2. ihr darüber Rechnung zu legen, in welchem Umfange sie (die Beklagte) die zu I. 1. bezeichneten Handlungen seit dem 26.07.1997 begangen hat und zwar unter Angabe

a) der Herstellungsstückzahlen und -zeiten,

b) der einzelnen Lieferungen, aufgeschlüsselt nach Typenbezeichnungen, Liefermengen, -zeiten und -preisen sowie den Namen und Anschriften der gewerblichen Abnehmer,

c) der einzelnen Angebote, aufgeschlüsselt nach Typenbezeichnungen, Angebotsmengen, -zeiten und -preisen sowie den Namen und Anschriften der gewerblichen Angebotsempfänger,

d) der betriebenen Werbung, aufgeschlüsselt nach Werbeträgern, deren Auflagenhöhe, Verbreitungszeitraum und Verbreitungsgebiet,

e) der nach den einzelnen Kostenfaktoren aufgeschlüsselten Gestehungskosten und des erzielten Gewinns,

wobei der Beklagten vorbehalten bleibt, die Namen und Anschriften der Angebotsempfänger und der nicht gewerblichen Abnehmer statt der Klägerin einem von dieser zu bezeichnenden, ihr gegenüber zur Verschwiegenheit verpflichteten vereidigten Wirtschaftsprüfer mitzuteilen, sofern die Beklagte dessen Kosten trägt und ihn ermächtigt, der Klägerin auf konkrete Anfrage mitzuteilen, ob ein bestimmter Abnehmer oder Angebotsempfänger in der Aufstellung enthalten ist.

II.
festgestellt, dass die Beklagte verpflichtet ist, ihr allen Schaden zu ersetzen, der ihr durch die zu I. 1. bezeichneten, seit dem 26.07.1997 begangenen Handlungen entstanden ist und noch entstehen wird.

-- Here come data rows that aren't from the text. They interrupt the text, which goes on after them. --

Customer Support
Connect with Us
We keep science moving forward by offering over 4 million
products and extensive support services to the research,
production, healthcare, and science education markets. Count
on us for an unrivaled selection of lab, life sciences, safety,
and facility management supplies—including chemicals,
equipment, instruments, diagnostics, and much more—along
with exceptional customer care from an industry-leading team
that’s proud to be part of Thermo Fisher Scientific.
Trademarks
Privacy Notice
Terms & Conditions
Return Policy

Zur Begründung hat das Landgericht unter anderem ausgeführt, die angegriffene Kniehebelspannvorrichtung weise einen Schlitz im Sinne der Lehre des Klagepatents auf. Darunter verstehe der Fachmann eine längliche Vertiefung oder Eröffnung, die sich an der Rückseite des Gehäuses des Spannkopfes befinde und durch die auf den Raum des Spannkopfes zugegriffen werden könne. Ein solcher Schlitz befinde sich an der Rückseite des Gehäuses des Spannkopfes der angegriffenen Ausführungsform. Er sei auch eng im Sinne der technischen Lehre des Klagepatents. Dafür genüge es, dass neben dem Schlitz trotz eingesetzter Abfragekassette an der Rückseite des Spannkopfgehäuses ausreichend Platz zur Befestigung der Kniehebelspannvorrichtung zur Verfügung stehe. Bei der angegriffenen Ausführungsform werde die Breite der Abfragekassette durch die rückseitige Gehäuseöffnung vorgegeben. Diese sei wiederum so schmal, dass daneben ausreichend Platz für Befestigungsbohrungen sei. Weiterhin seien die Sensoren der angegriffenen Ausführungsform, wie vom Klagepatent verlangt, im Bereich des Schlitzes angeordnet. Nach der technischen Lehre reiche es dafür aus, wenn die Schalter – wie bei der angegriffenen Ausführungsform – in räumlicher Nähe des Schlitzes angeordnet und befestigt seien. Soweit nach den geltend gemachten Klagepatentansprüchen die Abfragekassette in den Schlitz eingesteckt werden soll, genüge ein Einführen unter Beibehaltung der technischen Funktionen von Schlitz und Schaltern. Das sei bei der angegriffenen Ausführungsform der Fall. Schließlich werde der Schlitz der angegriffenen Ausführungsform nach außen hin durch das Profil der Abfragekassette möglichst fugendicht abgedichtet. Der Fachmann verstehe mit Blick auf die Figur 1 des Klagepatents unter dem Profil jedenfalls auch den Befestigungssockel (Flansch) der Abfragekassette und nicht nur den Quersteg 21 des L-Profils. Bei der angegriffenen Ausführungsform werde die rückseitige Öffnung weitgehend durch den Flansch verschlossen.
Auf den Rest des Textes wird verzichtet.